- Date: 10–16 December (men) 19–25 November (women)
- Edition: 93rd
- Prize money: $125,000 (men) $150,000 (women)
- Surface: Grass
- Location: Sydney, Australia
- Venue: White City Stadium

Champions

Men's singles
- John Fitzgerald

Women's singles
- Martina Navratilova

Men's doubles
- Paul Annacone / Christo van Rensburg

Women's doubles
- Claudia Kohde-Kilsch / Helena Suková
- ← 1983 · NSW Building Society Open · 1985 →

= 1984 NSW Building Society Open =

The 1984 NSW Building Society Open was a combined men's and women's tennis tournament played on outdoor grass courts at the White City Stadium in Sydney, Australia that was part of the 1984 Volvo Grand Prix and the 1984 Virginia Slims World Championship Series.
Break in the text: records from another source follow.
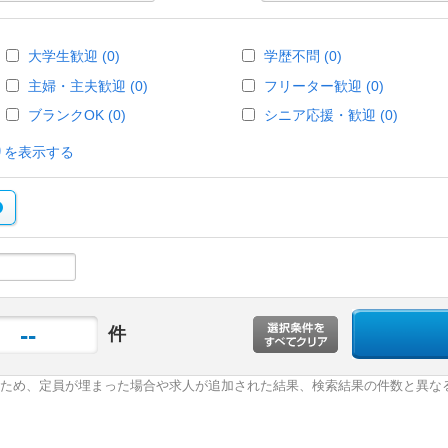
大学生歓迎 (0)
学歴不問 (0)
主婦・主夫歓迎 (0)
フリーター歓迎 (0)
ブランクOK (0)
シニア応援・歓迎 (0)
りを表示する
--
件
ため、定員が埋まった場合や求人が追加された結果、検索結果の件数と異な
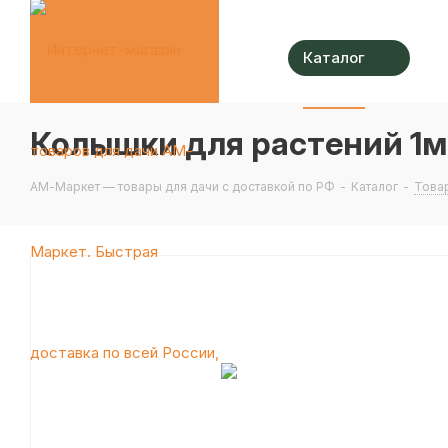
Каталог
Колышки для растений 1м
АМ-Маркет — товары для дачи с доставкой по РФ
-
Каталог
-
Товар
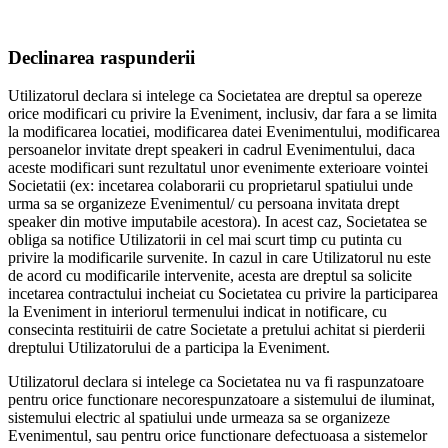
Declinarea raspunderii
Utilizatorul declara si intelege ca Societatea are dreptul sa opereze
orice modificari cu privire la Eveniment, inclusiv, dar fara a se limita
la modificarea locatiei, modificarea datei Evenimentului, modificarea
persoanelor invitate drept speakeri in cadrul Evenimentului, daca
aceste modificari sunt rezultatul unor evenimente exterioare vointei
Societatii (ex: incetarea colaborarii cu proprietarul spatiului unde
urma sa se organizeze Evenimentul/ cu persoana invitata drept
speaker din motive imputabile acestora). In acest caz, Societatea se
obliga sa notifice Utilizatorii in cel mai scurt timp cu putinta cu
privire la modificarile survenite. In cazul in care Utilizatorul nu este
de acord cu modificarile intervenite, acesta are dreptul sa solicite
incetarea contractului incheiat cu Societatea cu privire la participarea
la Eveniment in interiorul termenului indicat in notificare, cu
consecinta restituirii de catre Societate a pretului achitat si pierderii
dreptului Utilizatorului de a participa la Eveniment.
Utilizatorul declara si intelege ca Societatea nu va fi raspunzatoare
pentru orice functionare necorespunzatoare a sistemului de iluminat,
sistemului electric al spatiului unde urmeaza sa se organizeze
Evenimentul, sau pentru orice functionare defectuoasa a sistemelor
The women's tournament was held from 19 November through 25 November 1984. The men's tournament was held from 10 December through 16 December 1984. John Fitzgerald and Martina Navratilova won the singles titles.

==Finals==

===Men's singles===

AUS John Fitzgerald defeated USA Sammy Giammalva Jr. 6–3, 6–3
- It was Fitzgerald's 2nd title of the year and the 12th of his career.

===Women's singles===

USA Martina Navratilova defeated USA Ann Henricksson 6–1, 6–1
- It was Navratilova's 13th singles title of the year and the 99th of her career.

===Men's doubles===

USA Paul Annacone / Christo van Rensburg defeated USA Tom Gullikson / USA Scott McCain 7–6, 7–5
- It was Annacone's 1st career title. It was Van Rensburg's only title of the year and the 2nd of his career.

===Women's doubles===

FRG Claudia Kohde-Kilsch / TCH Helena Suková defeated AUS Wendy Turnbull / USA Sharon Walsh 6–2, 7–6
- It was Kohde-Kilsch's 5th title of the year and the 11th of her career. It was Suková's 5th title of the year and the 6th of her career.